In a TAN-TEI file, the TAN <head> must declare the TAN namespace to be its default, i.e., <head xmlns="tag:textalign.net,2015:ns"> or <tan:head> if the prefix tan: has been defined in the root element.

Within any leaf <div>, you may use whatever TEI markup you wish, to whatever level of depth or complexity. All users of your TAN-TEI file will be interested in the text; only a subset will care about any markup within leaf <div>s. For this reason, even if you change the value of @xml:lang within a leaf <div>, there is no guarantee that readers or processors of your data will take it into account. Or if you try to represent the physical appearance of the text on the object, it is likely to be ignored. TAN rules on normalizing space and Unicode characters also prevails over any exemptions declared in TEI.

Most frequently, you will find the need to take a TEI file and prepare it for the TEI-TAN format. As a matter of practicality, it is helpful to envision the conversion process as falling in three steps:

  1. Structure: insert new processing instructions (TAN-TEI validation files); adjust root element by supplying IRI name to @id, TAN namespace to @xmlns:tan.

  2. Metadata: create new <head> and populate it

  3. Data: edit <body> to restrict the content to a single work; restructure <body> content into nesting <div>s with correct @type and @n values.

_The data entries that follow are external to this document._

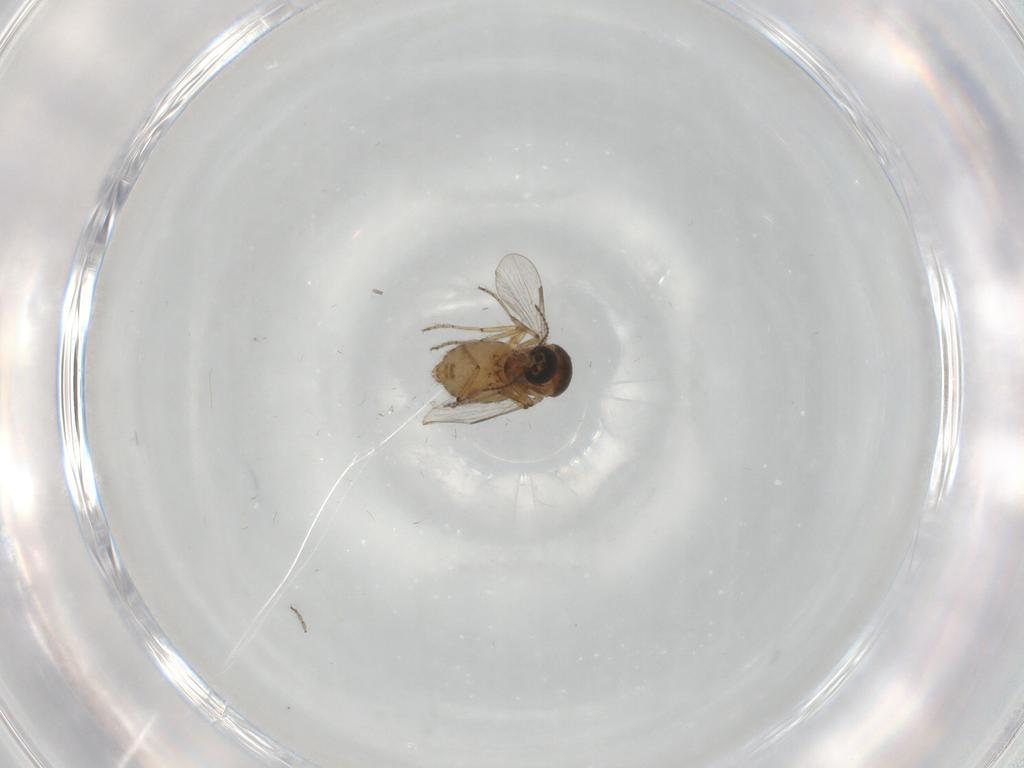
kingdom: Animalia
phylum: Arthropoda
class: Insecta
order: Diptera
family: Ceratopogonidae
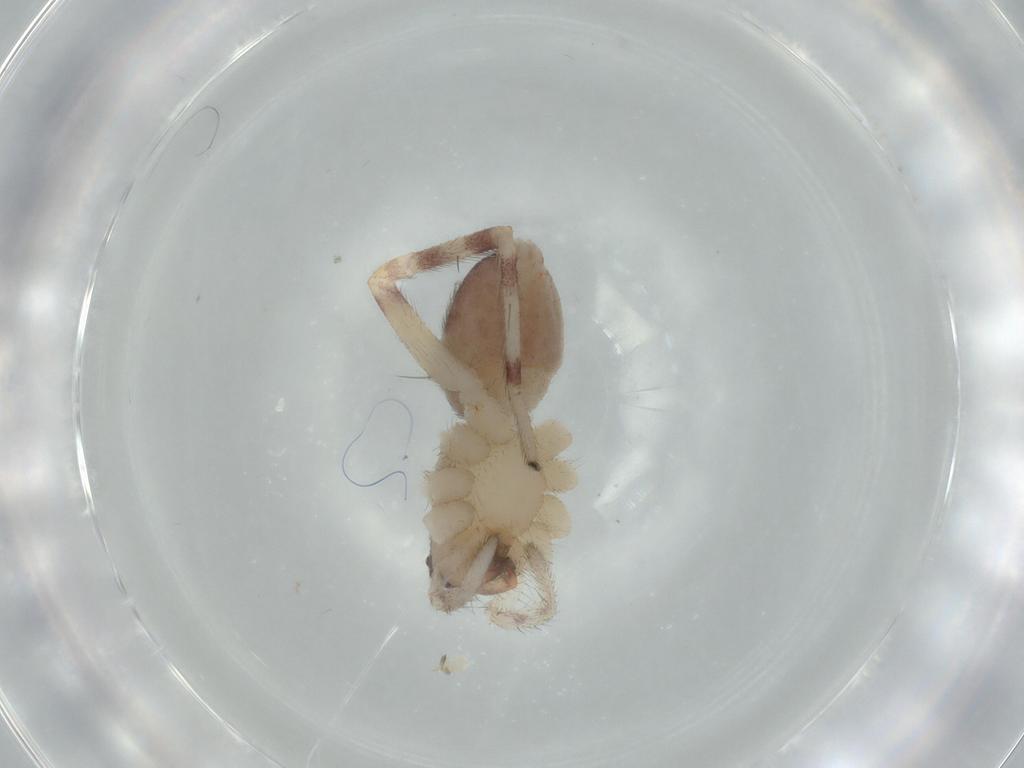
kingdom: Animalia
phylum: Arthropoda
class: Arachnida
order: Araneae
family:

It has been the experience of those who have made TEI to TAN-TEI conversions that step 2 is the most time-consuming. The TAN <head> requires one to more carefully curate the metadata than does <teiHeader>. But step 3 should not be overlooked, either. Many people write TEI files with a focus on the original textual object, and they make editorial decisions that enhance comparison of the transcription with digital facsimiles of the source. Users of TAN files, however, are rather disinterested in the original sitz-im-leben of a particular text, and are rather interested in seeing how a transcription fits into the ocean of intertextuality and relates to other versions of the same work. Therefore, it is advisable to trim from the body of your TEI file any elements that would interfere with direct comparison with other versions of the text in the TAN format.